In your example, the instanceof
is unnecessary (unless you wanted to check for null
, in which case you should just check for null
with ==
).
Your method declaration
public void myMethod(ObjectA<Boolean> object)
already enforces that callers can only pass values that are of type ObjectA<Boolean>
or assignable to type ObjectA<Boolean>
.
In other words, I cannot write code like
ObjectA<Integer> notBoolean = ...;
myMethod(notBoolean);
the compiler will reject it.
Within your method, since the parameter is of type ObjectA<Boolean>
, the compiler guarantee is that nothing will get through at runtime that isn't an ObjectA
. For example, you won't end up with object
holding a reference to a Socket
or a NoSuchElementException
object.
The exception to all of the above is expressions having a raw type. Don't use raw types. Here's why:
With raw types, a client could potentially write
ObjectA<Integer> notBoolean = ...
ObjectA raw = notBoolean;
myMethod(raw);
and the compiler would forgo the generic type check and allow the invocation (the compiler erases the generic usage in the context of that invocation) .

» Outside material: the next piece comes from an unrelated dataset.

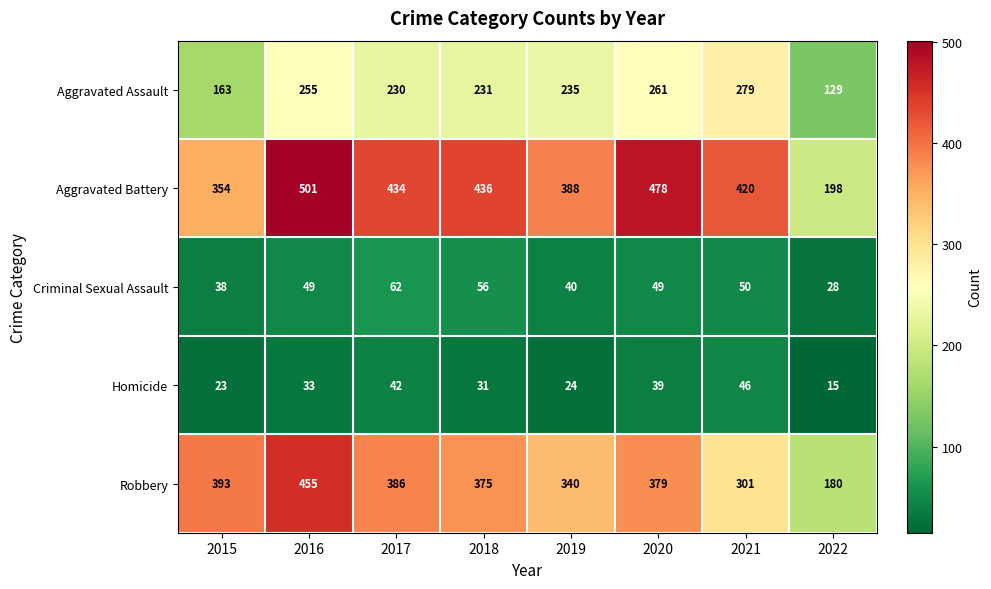

Rank the series at 2020 from lowest to highest value.

Homicide, Criminal Sexual Assault, Aggravated Assault, Robbery, Aggravated Battery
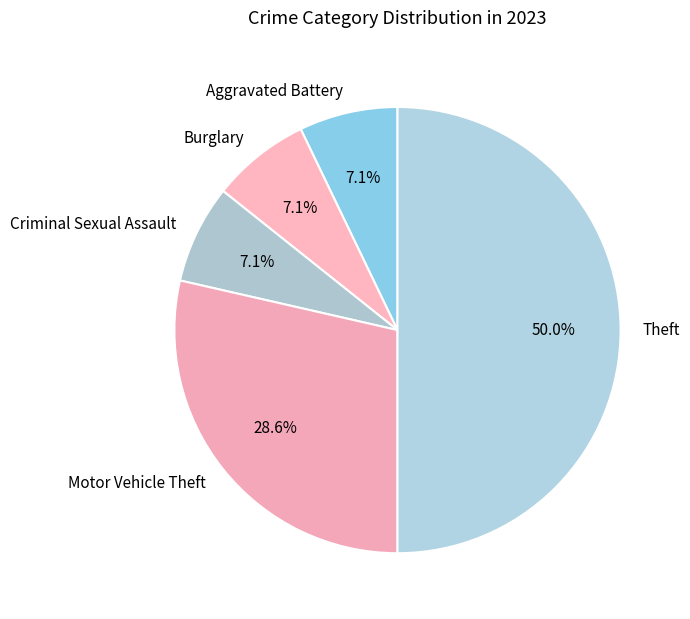

Does Motor Vehicle Theft represent more than half of the total?

No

Your code would presumably then fail at runtime with a ClassCastException
when trying something like
public void myMethod(ObjectA<Boolean> object)
{
Boolean ref = object.get(); // ClassCastException
// returns an `Integer` and attempts to assign it to a `Boolean` variable
}
Your object
would still hold a reference to a ObjectA
instance, but whatever it might wrap will no longer necessarily be a Boolean
(I'm assuming ObjectA
is some kind of wrapper for a Boolean
value here).
This ClassCastException
will be more or less equivalent to what you could've thrown anyway.
I wouldn't make a check specifically for this raw usage.